- Opening Delimiter -

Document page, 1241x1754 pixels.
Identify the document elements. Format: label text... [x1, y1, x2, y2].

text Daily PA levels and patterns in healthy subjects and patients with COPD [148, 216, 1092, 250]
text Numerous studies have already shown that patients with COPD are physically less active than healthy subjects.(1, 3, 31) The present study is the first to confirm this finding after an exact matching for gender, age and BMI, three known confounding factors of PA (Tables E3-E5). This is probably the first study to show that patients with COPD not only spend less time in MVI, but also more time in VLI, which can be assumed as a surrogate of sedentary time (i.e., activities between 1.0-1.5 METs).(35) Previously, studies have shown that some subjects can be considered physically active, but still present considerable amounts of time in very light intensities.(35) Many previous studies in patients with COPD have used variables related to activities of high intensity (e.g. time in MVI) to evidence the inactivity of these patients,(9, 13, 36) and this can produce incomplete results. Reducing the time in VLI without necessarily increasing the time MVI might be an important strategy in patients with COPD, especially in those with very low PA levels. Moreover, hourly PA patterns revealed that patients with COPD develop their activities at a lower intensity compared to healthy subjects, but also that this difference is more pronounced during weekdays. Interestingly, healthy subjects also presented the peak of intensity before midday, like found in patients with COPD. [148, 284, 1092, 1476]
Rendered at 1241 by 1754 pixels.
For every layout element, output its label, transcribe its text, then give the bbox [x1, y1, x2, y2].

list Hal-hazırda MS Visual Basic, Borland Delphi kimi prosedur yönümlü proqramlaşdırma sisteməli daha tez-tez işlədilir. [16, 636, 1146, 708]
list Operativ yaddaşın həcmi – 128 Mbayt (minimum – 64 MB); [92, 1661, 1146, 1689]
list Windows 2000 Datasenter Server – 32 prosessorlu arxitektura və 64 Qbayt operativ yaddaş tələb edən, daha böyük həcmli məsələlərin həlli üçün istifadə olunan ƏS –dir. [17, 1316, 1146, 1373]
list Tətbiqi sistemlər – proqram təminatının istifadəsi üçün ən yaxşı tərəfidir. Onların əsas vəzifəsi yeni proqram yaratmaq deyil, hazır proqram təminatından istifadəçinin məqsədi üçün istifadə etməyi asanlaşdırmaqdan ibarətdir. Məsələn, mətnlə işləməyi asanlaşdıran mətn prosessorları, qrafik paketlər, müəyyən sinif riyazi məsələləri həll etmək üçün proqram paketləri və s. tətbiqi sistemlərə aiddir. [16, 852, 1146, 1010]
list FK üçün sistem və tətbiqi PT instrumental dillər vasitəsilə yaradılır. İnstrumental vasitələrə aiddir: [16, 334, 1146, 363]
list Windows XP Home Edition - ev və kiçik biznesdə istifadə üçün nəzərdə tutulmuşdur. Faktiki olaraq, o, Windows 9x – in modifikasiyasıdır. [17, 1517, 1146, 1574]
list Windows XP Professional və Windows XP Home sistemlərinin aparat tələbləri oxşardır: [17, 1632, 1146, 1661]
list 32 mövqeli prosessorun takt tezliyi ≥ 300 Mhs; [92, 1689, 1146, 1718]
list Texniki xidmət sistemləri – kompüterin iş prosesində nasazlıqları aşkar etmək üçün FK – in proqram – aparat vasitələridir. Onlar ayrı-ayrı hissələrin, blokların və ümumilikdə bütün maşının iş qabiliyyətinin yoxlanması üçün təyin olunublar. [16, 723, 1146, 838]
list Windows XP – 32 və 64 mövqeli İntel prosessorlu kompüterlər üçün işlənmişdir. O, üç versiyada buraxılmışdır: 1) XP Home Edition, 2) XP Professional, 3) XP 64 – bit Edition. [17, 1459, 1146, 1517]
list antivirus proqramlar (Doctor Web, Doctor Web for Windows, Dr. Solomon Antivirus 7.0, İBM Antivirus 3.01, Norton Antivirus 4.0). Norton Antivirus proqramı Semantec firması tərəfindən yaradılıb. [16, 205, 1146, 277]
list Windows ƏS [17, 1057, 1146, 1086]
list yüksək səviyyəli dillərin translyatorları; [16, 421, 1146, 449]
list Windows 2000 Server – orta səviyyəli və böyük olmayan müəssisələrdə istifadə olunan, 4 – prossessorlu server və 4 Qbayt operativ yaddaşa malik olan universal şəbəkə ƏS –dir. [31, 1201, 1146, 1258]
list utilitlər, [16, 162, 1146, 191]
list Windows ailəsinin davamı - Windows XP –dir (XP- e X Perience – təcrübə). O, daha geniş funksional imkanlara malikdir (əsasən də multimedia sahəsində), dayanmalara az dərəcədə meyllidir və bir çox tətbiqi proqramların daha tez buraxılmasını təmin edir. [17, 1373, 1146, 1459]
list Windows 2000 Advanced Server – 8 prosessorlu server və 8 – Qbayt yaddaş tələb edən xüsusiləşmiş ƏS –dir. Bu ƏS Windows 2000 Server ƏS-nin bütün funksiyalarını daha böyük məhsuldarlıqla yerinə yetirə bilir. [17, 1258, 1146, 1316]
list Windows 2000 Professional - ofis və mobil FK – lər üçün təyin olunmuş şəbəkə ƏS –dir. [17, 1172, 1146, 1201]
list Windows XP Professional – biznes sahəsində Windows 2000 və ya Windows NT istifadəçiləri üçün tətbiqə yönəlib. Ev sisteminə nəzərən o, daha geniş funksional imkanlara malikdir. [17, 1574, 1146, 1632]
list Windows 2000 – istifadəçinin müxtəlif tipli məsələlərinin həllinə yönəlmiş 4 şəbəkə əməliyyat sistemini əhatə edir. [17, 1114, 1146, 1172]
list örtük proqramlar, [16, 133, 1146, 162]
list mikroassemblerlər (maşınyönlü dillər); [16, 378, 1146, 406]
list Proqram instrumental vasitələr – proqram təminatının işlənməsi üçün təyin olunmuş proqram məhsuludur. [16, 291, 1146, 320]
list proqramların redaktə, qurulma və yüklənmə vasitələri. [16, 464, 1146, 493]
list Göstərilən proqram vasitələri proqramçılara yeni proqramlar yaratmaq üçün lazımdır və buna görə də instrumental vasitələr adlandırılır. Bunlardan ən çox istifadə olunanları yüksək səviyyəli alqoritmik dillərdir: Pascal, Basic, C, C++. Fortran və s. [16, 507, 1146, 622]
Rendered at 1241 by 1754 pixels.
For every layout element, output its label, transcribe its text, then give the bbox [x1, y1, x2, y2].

- Closing Delimiter -

> _Aim of the task_:
Among the lines above, find those holding "Home" and copy each one.

> _Exercise result_:
list Windows XP Home Edition - ev və kiçik biznesdə istifadə üçün nəzərdə tutulmuşdur. Faktiki olaraq, o, Windows 9x – in modifikasiyasıdır. [17, 1517, 1146, 1574]
list Windows XP Professional və Windows XP Home sistemlərinin aparat tələbləri oxşardır: [17, 1632, 1146, 1661]
list Windows XP – 32 və 64 mövqeli İntel prosessorlu kompüterlər üçün işlənmişdir. O, üç versiyada buraxılmışdır: 1) XP Home Edition, 2) XP Professional, 3) XP 64 – bit Edition. [17, 1459, 1146, 1517]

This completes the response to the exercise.